Combined header — CKP + memory bank metadata
memory-bank/projects/prescient.md
---
# CKP fields
CONCEPT:      prescient
TLDR:         Predictive analytics engine with ISTAT SDMX data and social sentiment.
ANSWERS_WHEN: analytics, predictive, ISTAT, trend, forecast, anomaly, dati
SIMILAR_HIGH: mentat:2025-04, istat-sdmx:2025-04
SIMILAR_MID:  civis:2025-04, social-analytics:2025-04, rag-chat:2025-04
CONFIDENCE:   high
VALIDATED:    2025-04

# Memory bank metadata (unchanged)
updated_at:   2025-04-01T10:00:00
updated_by:   agente
ttl:          30d
project_id:   prescient
---
How the boot flow changes
Memory bank — current boot
Read _index.md
Detect project from path/context
Load projects/[detected].md
Agent infers which other files are needed
Memory bank + CKP
Read _index.md (TLDR + ANSWERS_WHEN included)
Match query against ANSWERS_WHEN
Load matched file + SIMILAR_HIGH automatically
Load SIMILAR_MID only if query domain matches
Which memory bank files get CKP headers
FileCKP header?Why
projects/[name].md
YES
Knowledge files — semantic relationships between projects matter
_index.md
PARTIAL
Add TLDR + ANSWERS_WHEN per entry. Keep existing table structure.
projectbrief.md
NO
Always loaded, session-independent. No routing needed.
activeContext.md
NO
Session-scoped, changes every session. Not a knowledge file.
dailyLog.md
NO
Append-only log. Loaded only when explicitly requested.
decisionLog.md
NO
Architectural archive. Loaded on demand, not by routing.
The AGENT.md rule to add
AGENT.md / GEMINI.md — add this block
## CKP LLM — Compiled Knowledge Pattern (obbligatorio)

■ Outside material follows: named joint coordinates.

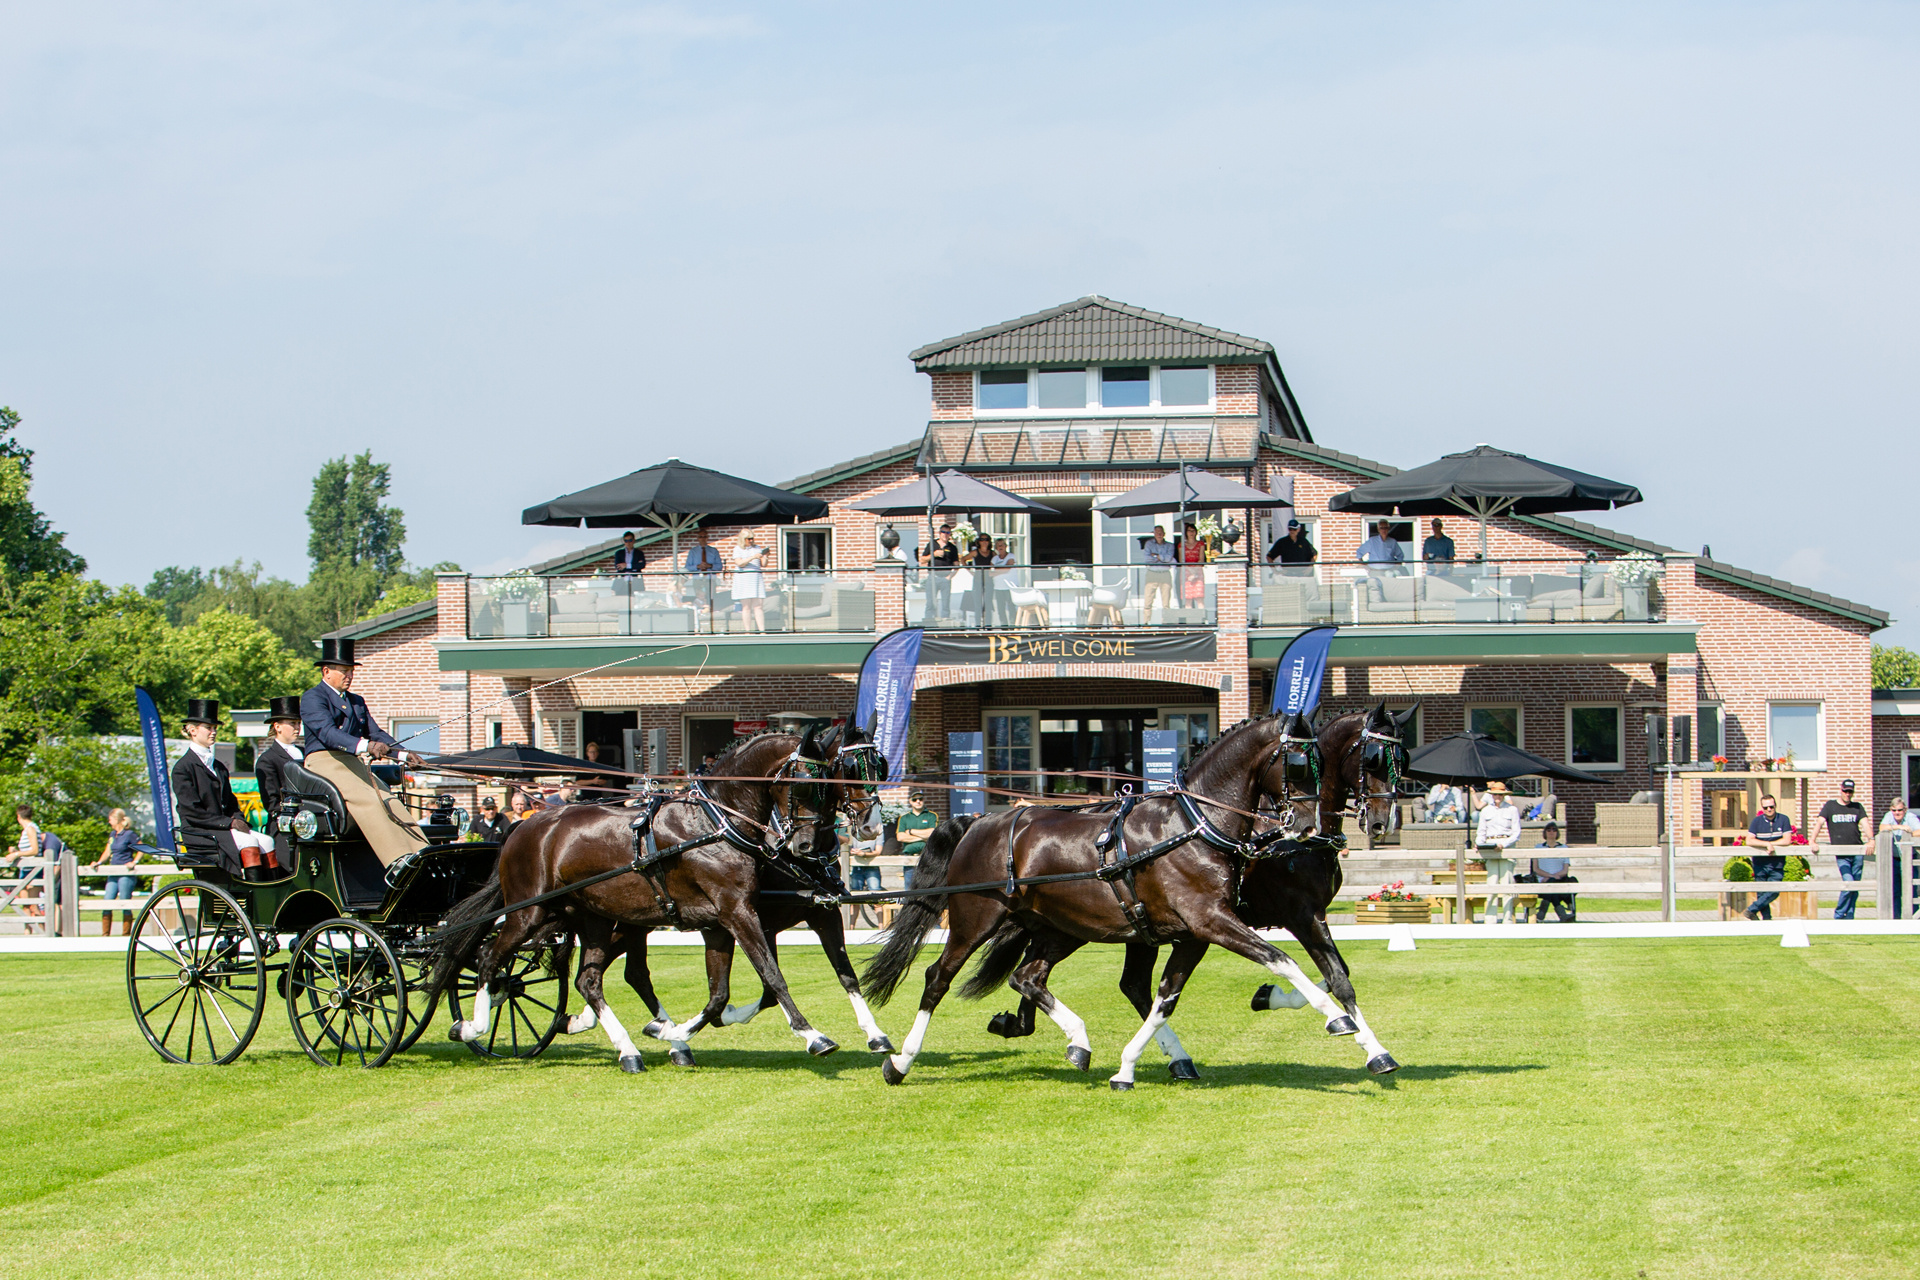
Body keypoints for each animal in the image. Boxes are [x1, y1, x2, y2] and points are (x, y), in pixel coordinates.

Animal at [428, 729, 856, 1074]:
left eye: (832, 784)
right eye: (806, 784)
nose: (805, 846)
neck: (713, 824)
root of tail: (521, 828)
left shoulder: (723, 920)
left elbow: (723, 994)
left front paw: (673, 1032)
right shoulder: (736, 913)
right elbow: (771, 975)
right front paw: (813, 1036)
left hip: (595, 918)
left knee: (591, 980)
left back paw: (633, 1049)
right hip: (529, 912)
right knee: (490, 960)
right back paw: (472, 1026)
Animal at [864, 710, 1405, 1090]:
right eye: (1298, 762)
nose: (1304, 827)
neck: (1195, 825)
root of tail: (982, 820)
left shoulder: (1201, 932)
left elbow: (1170, 996)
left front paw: (1375, 1050)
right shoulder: (1230, 920)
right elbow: (1288, 963)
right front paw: (1336, 1021)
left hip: (1068, 927)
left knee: (1032, 977)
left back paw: (1077, 1042)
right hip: (976, 919)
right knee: (938, 979)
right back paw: (900, 1061)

### REGOLA ASSOLUTA — Zero domande all'utente
Non fare MAI domande durante il flusso CKP.
Fai assunzioni ragionevoli. Dichiarale in una riga.

---

### BOOT — Si attiva SEMPRE al primo messaggio di ogni sessione
1. Leggi PROJECT_ROOT/memory-bank/_index.md.
2. Se esiste → ROUTING. Se non esiste → INIT.

---

### ROUTING — Caricamento selettivo
1. Confronta keyword della query con ANSWERS_WHEN.
2. Carica il file con più match + tutti i SIMILAR_HIGH.
3. Carica SIMILAR_MID solo se ANSWERS_WHEN matcha la query.
4. Se il TLDR risponde già, non caricare il file completo.

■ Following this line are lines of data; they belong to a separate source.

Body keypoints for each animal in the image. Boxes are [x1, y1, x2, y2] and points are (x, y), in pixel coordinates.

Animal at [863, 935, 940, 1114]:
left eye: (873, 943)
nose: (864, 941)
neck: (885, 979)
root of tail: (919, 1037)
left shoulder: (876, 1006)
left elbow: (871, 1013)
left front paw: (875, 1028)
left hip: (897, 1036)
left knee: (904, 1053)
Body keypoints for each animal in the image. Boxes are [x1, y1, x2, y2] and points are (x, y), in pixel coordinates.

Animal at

Dichiara: [CKP: caricati X/Y file — match: [nome] via [keyword]]

---

### UPDATE — Aggiornamento knowledge base
Ogni volta che crei/modifichi un file in memory-bank/projects/:
- HIGH: dipendenze dirette. Max 3. concept:YYYY-MM
- MID:  stesso dominio. Max 5. concept:YYYY-MM
1. Aggiorna header CKP del file (solo header, non il corpo).
2. Aggiorna riga in memory-bank/_index.md.
Questo step è parte del task. Non chiudere senza averlo completato.
09 — Rules

The complete rule set.

Header rules
Ingest rules
Query time rules
10 — FAQ

Common questions.

Does this replace RAG?
No. CKP is designed for structured, maintained knowledge bases of 10–200 files. For millions of documents, RAG remains the right tool. CKP replaces RAG for the use cases where Karpathy's wiki already works — it just makes those use cases faster and more precise.
Do the SIMILAR scores need to be re-computed if I use a different LLM?
Not necessarily. The fixed rubric with anchor examples produces consistent results across major LLMs. If you switch LLMs, a re-ingest pass is recommended but not urgent — the tier categories are stable enough to be useful even across model changes.
What happens if a concept belongs to two SIMILAR_HIGH groups?
This is expected and fine. Each file independently declares its outgoing relationships. If oauth2 is HIGH for both jwt and pkce, both files declare it independently. At query time, whichever file is matched first will trigger loading oauth2.
Is there a minimum number of files where this makes sense?
Below ~10 files, loading everything into context is still cheap and CKP overhead isn't worth it. The pattern pays off starting around 15–20 files, and becomes increasingly valuable as the knowledge base grows.
Does the file format matter?
No. The header block works in Markdown frontmatter, an HTML comment, a plain text block, or any other format. The pattern is format-agnostic by design.
What does "unidirectional relationships" mean in practice?
File A may list B as HIGH, while B lists A as MID — or not at all. This is intentional. Each file describes its own view of the knowledge space. Asymmetric relationships often reflect real semantic asymmetry.